Christians have struggled throughout church history with the problem of reconciling theology with unfolding scientific discovery. It seems that at times, the church encouraged and embraced science as revealing the awesome and glorious work of a Creator God, and at other times, suppressed information that was seen as heretical or contradictory to the current interpretation of Scripture. Western evangelical Christians have rolled up their sleeves and begun a similar battle in the name of defending the faith against the heretic Darwin, and all his disciples. Sympathetic scientists have been engaged, and the battle is fought in the hearts and minds of Christians and in the media, before a bemused general public.

In Christian circles, discussion about these apparent polar opposites is always going to be controversial. I am not trying to be provocative, but this discussion brought me into conflict with a close friend, in a way that surprised me, and it seemed that, in many ways, our discussion mirrored much of the debate present within evangelical Christian Churches.

But back to my ideological clash with my friend. It began with a group discussion about faith, which included several Christians, but also a couple of highly intelligent teenage lads. One of these lads thought of himself as an atheist. We sat on the shoreline of a small Hebredian island, and watched the stars come out in brilliant splendour. Conversation turned to the origin of all of this. However, the discussion soon became something of a theological battleground, although fortunately, our young atheist had left by then.
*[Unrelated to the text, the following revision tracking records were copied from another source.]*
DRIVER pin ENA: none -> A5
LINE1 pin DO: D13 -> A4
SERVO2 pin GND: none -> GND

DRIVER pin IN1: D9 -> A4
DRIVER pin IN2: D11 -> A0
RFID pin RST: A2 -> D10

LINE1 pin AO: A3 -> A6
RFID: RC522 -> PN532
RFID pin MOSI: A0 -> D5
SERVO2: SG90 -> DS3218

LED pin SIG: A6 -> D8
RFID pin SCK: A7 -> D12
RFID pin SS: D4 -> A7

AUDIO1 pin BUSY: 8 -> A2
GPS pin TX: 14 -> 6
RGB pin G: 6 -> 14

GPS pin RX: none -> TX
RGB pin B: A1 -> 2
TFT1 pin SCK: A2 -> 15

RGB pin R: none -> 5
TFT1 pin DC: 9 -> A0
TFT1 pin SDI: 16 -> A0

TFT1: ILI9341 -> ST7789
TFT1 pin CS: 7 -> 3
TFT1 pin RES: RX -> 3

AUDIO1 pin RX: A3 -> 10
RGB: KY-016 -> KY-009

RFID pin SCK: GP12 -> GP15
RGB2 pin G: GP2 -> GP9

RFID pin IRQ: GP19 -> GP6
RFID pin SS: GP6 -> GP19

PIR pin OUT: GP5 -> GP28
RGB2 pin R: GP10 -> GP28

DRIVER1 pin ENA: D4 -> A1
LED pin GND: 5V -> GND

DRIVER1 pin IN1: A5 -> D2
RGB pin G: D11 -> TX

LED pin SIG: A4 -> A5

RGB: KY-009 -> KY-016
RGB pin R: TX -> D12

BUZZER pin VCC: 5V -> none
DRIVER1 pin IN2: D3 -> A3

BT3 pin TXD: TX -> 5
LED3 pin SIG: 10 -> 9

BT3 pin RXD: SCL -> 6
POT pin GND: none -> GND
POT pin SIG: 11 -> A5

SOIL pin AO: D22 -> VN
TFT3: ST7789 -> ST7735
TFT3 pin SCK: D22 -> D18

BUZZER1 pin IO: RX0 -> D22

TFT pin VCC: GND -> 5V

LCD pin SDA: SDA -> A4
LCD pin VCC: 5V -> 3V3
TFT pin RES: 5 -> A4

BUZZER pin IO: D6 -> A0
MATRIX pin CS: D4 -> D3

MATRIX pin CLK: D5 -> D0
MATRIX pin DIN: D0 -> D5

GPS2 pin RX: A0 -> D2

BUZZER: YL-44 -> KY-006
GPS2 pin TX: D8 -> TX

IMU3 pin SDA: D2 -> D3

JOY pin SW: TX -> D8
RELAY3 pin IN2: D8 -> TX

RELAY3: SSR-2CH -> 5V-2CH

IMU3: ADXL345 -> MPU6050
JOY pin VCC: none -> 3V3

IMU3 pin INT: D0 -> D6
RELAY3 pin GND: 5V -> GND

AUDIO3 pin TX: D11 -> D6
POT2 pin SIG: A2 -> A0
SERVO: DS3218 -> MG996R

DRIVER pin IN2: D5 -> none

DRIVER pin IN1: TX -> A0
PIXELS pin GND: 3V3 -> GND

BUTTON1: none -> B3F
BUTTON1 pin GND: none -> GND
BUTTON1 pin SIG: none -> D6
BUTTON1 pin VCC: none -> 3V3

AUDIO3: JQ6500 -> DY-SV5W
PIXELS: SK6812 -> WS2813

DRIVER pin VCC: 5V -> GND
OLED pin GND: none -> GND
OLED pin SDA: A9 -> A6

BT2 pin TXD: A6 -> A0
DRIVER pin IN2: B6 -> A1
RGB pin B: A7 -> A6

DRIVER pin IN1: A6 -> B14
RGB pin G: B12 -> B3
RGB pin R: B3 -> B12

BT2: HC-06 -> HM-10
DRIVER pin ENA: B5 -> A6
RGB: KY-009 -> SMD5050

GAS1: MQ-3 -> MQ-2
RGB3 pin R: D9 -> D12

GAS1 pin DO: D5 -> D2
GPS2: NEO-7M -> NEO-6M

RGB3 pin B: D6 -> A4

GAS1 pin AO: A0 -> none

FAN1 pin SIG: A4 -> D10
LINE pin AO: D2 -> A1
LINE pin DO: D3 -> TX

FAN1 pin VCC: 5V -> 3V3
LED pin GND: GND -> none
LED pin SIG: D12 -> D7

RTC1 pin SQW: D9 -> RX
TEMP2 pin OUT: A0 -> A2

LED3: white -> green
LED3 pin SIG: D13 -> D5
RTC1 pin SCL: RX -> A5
I later wrote an article about this, which I am going to reproduce here in parts. It became the basis for some hot e-mails between my friend and I. I reproduce it here for the following reasons;

  1. I believe that we do our faith, and our Creator, a disservice by propagating versions of the Creation story in a way that seeks to suppress and close down alternative understandings.
  2. I think that the Genesis story is wonderful and intended to bring light and life to those of us who read it. I do not think it is a scientific blue-print. I think it was inspired by a living God in his engagement with ancient primitive desert dwelling people.
  3. I think the way we apply the concept of truth in this matter is often flawed. We apply modernist propositional ideas of truth to ancient scriptures which have been understood in totally different ways by people of the Book in the intervening period.